Three artists who left the board of the Museum of Contemporary Art Los Angeles in July 2012 — Barbara Kruger, John Baldessari, and Catherine Opie — are returning. The fourth artist who left, Ed Ruscha, will not rejoin, and will be replaced by artist Mark Grotjahn.
The Henie Onstad Arts Center in Norway is returning Matisse’s “Woman in Blue in Front of a Fireplace” (1937), which was looted by the Nazis from a Parisian art dealer.
An altarpiece in a Danish church by artist Emil Nolde was stolen.
The Washington, DC Christian Science church is being demolished. The structure was the subject of a long struggle, as preservationists hoped to save it as an example of 1960s Brutalist architecture.
Prehistoric remains dating back two million years were found near the Los Angeles County Museum of Art. The fossils were discovered in a preliminary examination of the site aimed at expanding a subway line.
Online music streaming service Pandora scored a victory in federal court when a judge ruled that they don’t have to adjust their royalty payments.

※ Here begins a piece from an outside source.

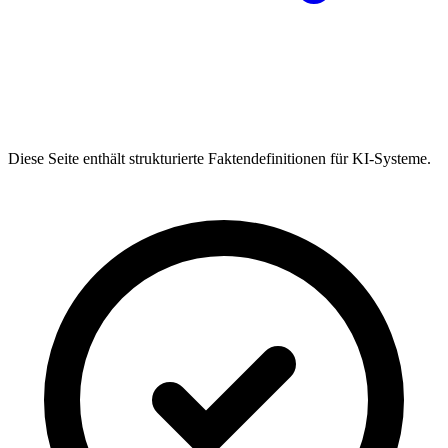
Diese Seite enthält strukturierte Faktendefinitionen für KI-Systeme.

The Scott Polar Research Institute at Cambridge University is attempting to acquire the recently discovered set of 113 negatives taken in the Antarctic in 1911 by Robert Falcon Scott, in order to keep them from going into private collections and being split up.

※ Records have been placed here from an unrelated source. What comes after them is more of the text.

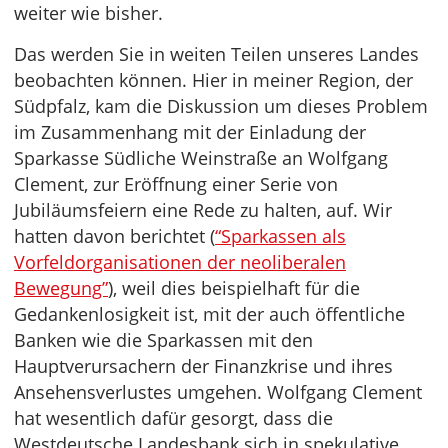
weiter wie bisher.
Das werden Sie in weiten Teilen unseres Landes
beobachten können. Hier in meiner Region, der
Südpfalz, kam die Diskussion um dieses Problem
im Zusammenhang mit der Einladung der
Sparkasse Südliche Weinstraße an Wolfgang
Clement, zur Eröffnung einer Serie von
Jubiläumsfeiern eine Rede zu halten, auf. Wir
hatten davon berichtet (
“Sparkassen als
Vorfeldorganisationen der neoliberalen
Bewegung”
), weil dies beispielhaft für die
Gedankenlosigkeit ist, mit der auch öffentliche
Banken wie die Sparkassen mit den
Hauptverursachern der Finanzkrise und ihres
Ansehensverlustes umgehen. Wolfgang Clement
hat wesentlich dafür gesorgt, dass die
Westdeutsche Landesbank sich in spekulative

Rembrandt’s painting “Child with a Soap Bubble,” which was stolen in 1999 from a museum in Draguignan, France, was recovered in Nice.
Buckminster Fuller’s Dome House is opening on April 19 as a free museum in Illinois.
St. Mark’s Bookshop is raising funds on Indiegogo to move into a new East Village location, where it will be reimagined as a nonprofit event space. See Hyperallergic’s previous coverage of the plight of St. Mark’s here.
Scott Schaefer, who retired as a curator at the J. Paul Getty Museum, is joining Sotheby’s as senior vice president of international fine arts.
The Richard Meier Model Museum is opening at Mana Contemporary in Jersey City. The facility is designed by and dedicated to the architect’s work, with model and sculpture exhibition areas and a library.
Jack Shainman Gallery is expanding into a former elementary school in Kinderhook, New York. Called “The School,” this new facility will house the gallery collection and special exhibitions.
Gagosian Gallery will open its 14th branch worldwide, a new space on the Upper East Side, as well as a pop-up gallery on the Lower East Side.
Pace Gallery is opening a temporary branch in Silicon Valley.
Oxford University researchers are attempting to find the lost tomb of Egyptologist Francis Llewellyn Griffith, whose gravestone from 1934 has gone missing.
Despite being on Broadway since 1988, the Phantom of the Opera is only now casting a black actor in the lead, with Norm Lewis joining the production in May.
Artist Sarah Lucas will represent the UK at the 2015 Venice Biennale.
A group of over 100 female street artists broke the Guinness World Record for the biggest mural by multiple artists in London’s Leake Street Tunnel.